Jess Richardson

No. 65, 72, 75
- Position: Defensive tackle

Personal information
- Born: August 18, 1930 Philadelphia, Pennsylvania, U.S.
- Died: June 17, 1975 (aged 44) Philadelphia, Pennsylvania, U.S.
- Listed height: 6 ft 2 in (1.88 m)
- Listed weight: 261 lb (118 kg)

Career information
- High school: Roxborough (Philadelphia)
- College: Alabama (1949–1952)
- NFL draft: 1953 (8th round, 93rd overall pick)

Career history

Playing
- Philadelphia Eagles (1953–1961); Boston Patriots (1962-1964);

Coaching
- Boston Patriots (1965–1970) Defensive line coach; Philadelphia Eagles (1972) Defensive line;

Awards and highlights
- NFL champion (1960); Pro Bowl (1959); Second-team All-SEC (1951);

Career NFL/AFL statistics
- Fumble recoveries: 5
- Sacks: 7.5
- Interceptions: 1
- Stats at Pro Football Reference

= Jess Richardson =

American football player (1930–1975)

Jesse William Richardson (August 18, 1930 – June 17, 1975) was an American collegiate and professional American football player who played defensive lineman in the National Football League (NFL) for the Philadelphia Eagles, and in the American Football League (AFL) for the Boston Patriots.

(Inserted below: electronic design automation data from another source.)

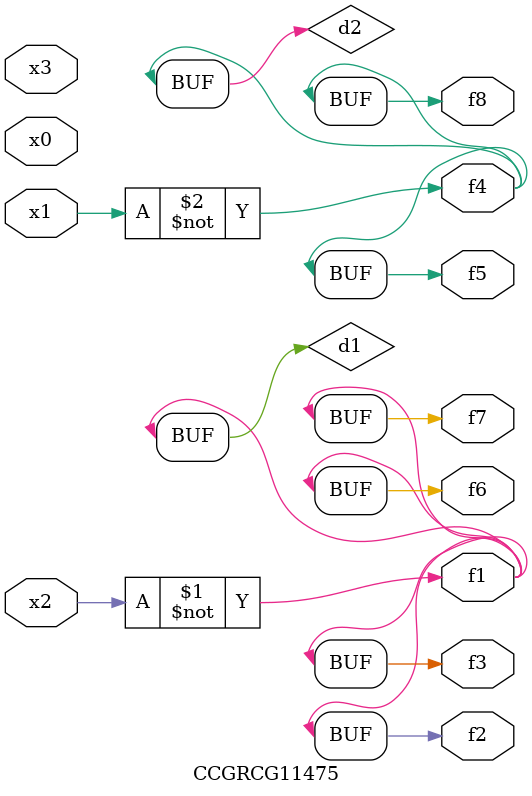
<source format=v>
module CCGRCG11475(
	input x0, x1, x2, x3,
	output f1, f2, f3, f4, f5, f6, f7, f8
);

	wire d1, d2;

	xnor (d1, x2);
	not (d2, x1);
	assign f1 = d1;
	assign f2 = d1;
	assign f3 = d1;
	assign f4 = d2;
	assign f5 = d2;
	assign f6 = d1;
	assign f7 = d1;
	assign f8 = d2;
endmodule

</source>
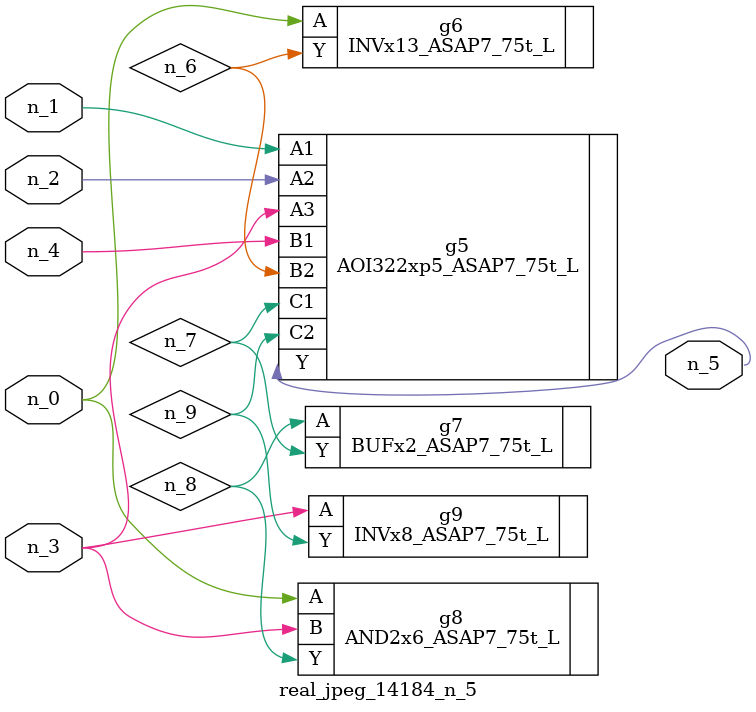
<source format=v>
module real_jpeg_14184_n_5 (n_4, n_0, n_1, n_2, n_3, n_5);

input n_4;
input n_0;
input n_1;
input n_2;
input n_3;

output n_5;

wire n_8;
wire n_6;
wire n_7;
wire n_9;

INVx13_ASAP7_75t_L g6 ( 
.A(n_0),
.Y(n_6)
);

AND2x6_ASAP7_75t_L g8 ( 
.A(n_0),
.B(n_3),
.Y(n_8)
);

AOI322xp5_ASAP7_75t_L g5 ( 
.A1(n_1),
.A2(n_2),
.A3(n_3),
.B1(n_4),
.B2(n_6),
.C1(n_7),
.C2(n_9),
.Y(n_5)
);

INVx8_ASAP7_75t_L g9 ( 
.A(n_3),
.Y(n_9)
);

BUFx2_ASAP7_75t_L g7 ( 
.A(n_8),
.Y(n_7)
);


endmodule
</source>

Richardson played college football at the University of Alabama and was drafted 93rd overall in the eighth round of the 1953 NFL draft. He returned to the Eagles in 1972 as defensive line coach, but was let go at the end of the season, along with the rest of the coaching staff.

He was the last lineman to have played without a face mask. He died on June 17, 1975, from kidney disease.